The voice communication apparatus according to claim 1, wherein the sound emission characteristic is set by any one of volume, sound quality, voice feature amount, or a combination thereof.

The voice communication based on the sound collecting beam of the speaker direction together with the speaker direction by identifying a speaker direction by forming a sound collecting beam with respect to the predetermined plurality of directions and comparing the sound collecting beam intensities The voice communication apparatus according to claim 1, further comprising sound collection means for outputting a signal.

A voice communication system comprising a network server for managing a plurality of voice communication apparatuses according to claim 3 connected to a network, and managing communication of the network,
The voice communication apparatus gives the adjustment contents of the received sound emission characteristics to the network server,
In the network server, if a plurality of adjustment contents received from each voice communication device correspond to the same speaker orientation and have the same tendency, and the number of adjustment contents received is a predetermined number or more, Set the sound collection correction characteristic for the speaker orientation and give it to the corresponding voice communication device,
The voice communication apparatus to which the sound collection correction characteristic is given is a voice communication system that corrects and outputs a voice communication signal obtained from a corresponding direction with the sound collection correction characteristic.

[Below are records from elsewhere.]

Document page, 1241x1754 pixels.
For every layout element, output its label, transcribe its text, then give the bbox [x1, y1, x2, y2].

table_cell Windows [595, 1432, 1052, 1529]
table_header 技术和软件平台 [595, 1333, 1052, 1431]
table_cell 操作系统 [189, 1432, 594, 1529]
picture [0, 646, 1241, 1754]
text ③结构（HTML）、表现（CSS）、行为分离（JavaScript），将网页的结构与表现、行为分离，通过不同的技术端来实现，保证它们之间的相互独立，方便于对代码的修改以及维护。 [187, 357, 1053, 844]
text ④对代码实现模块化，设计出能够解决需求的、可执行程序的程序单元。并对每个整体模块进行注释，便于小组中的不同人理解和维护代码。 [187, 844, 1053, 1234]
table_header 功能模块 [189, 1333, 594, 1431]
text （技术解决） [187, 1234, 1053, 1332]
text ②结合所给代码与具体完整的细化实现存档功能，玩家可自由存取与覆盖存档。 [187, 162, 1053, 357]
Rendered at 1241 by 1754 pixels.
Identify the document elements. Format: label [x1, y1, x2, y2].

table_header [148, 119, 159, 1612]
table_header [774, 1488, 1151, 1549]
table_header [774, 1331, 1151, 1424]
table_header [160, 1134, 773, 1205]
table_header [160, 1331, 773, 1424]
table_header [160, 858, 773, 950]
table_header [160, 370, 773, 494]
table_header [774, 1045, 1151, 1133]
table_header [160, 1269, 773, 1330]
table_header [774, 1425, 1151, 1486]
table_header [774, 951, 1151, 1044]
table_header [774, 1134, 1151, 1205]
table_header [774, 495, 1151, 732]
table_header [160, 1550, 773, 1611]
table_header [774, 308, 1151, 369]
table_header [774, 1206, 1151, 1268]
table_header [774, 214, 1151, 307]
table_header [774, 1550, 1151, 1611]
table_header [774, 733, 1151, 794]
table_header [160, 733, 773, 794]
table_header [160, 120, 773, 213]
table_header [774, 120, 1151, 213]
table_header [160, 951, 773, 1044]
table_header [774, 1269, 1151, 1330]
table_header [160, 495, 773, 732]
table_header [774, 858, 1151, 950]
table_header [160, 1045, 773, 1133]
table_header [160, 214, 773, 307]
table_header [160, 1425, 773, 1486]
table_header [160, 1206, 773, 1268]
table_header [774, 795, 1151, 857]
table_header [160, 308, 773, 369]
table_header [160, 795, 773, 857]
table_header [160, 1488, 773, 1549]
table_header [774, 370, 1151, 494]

The network server provides sound collection correction characteristics to all voice communication devices connected to the network,
5. The voice communication system according to claim 4, wherein the sound emission control means of each voice communication device adjusts the sound emission beam based on a difference between the given sound collection correction characteristic and the accepted sound emission characteristic.

6. The voice communication according to claim 5, wherein the sound emission control means of each of the voice communication devices performs an adjustment for canceling the sound collection correction characteristic with respect to a sound emission beam in a direction where a sound emission characteristic adjustment operation is not performed. system.